Dataset entries:
┌────────

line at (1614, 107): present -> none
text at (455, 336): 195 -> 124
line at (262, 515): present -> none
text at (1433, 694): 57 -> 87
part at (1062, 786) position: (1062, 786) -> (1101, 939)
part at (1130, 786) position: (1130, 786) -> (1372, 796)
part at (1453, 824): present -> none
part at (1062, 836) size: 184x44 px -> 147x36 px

└────────

**Task objective**
Edit all of the material above so that each "part" reads "component", and keep every other character exactly as it is.

**Solution for this task**
line at (1614, 107): present -> none
text at (455, 336): 195 -> 124
line at (262, 515): present -> none
text at (1433, 694): 57 -> 87
component at (1062, 786) position: (1062, 786) -> (1101, 939)
component at (1130, 786) position: (1130, 786) -> (1372, 796)
component at (1453, 824): present -> none
component at (1062, 836) size: 184x44 px -> 147x36 px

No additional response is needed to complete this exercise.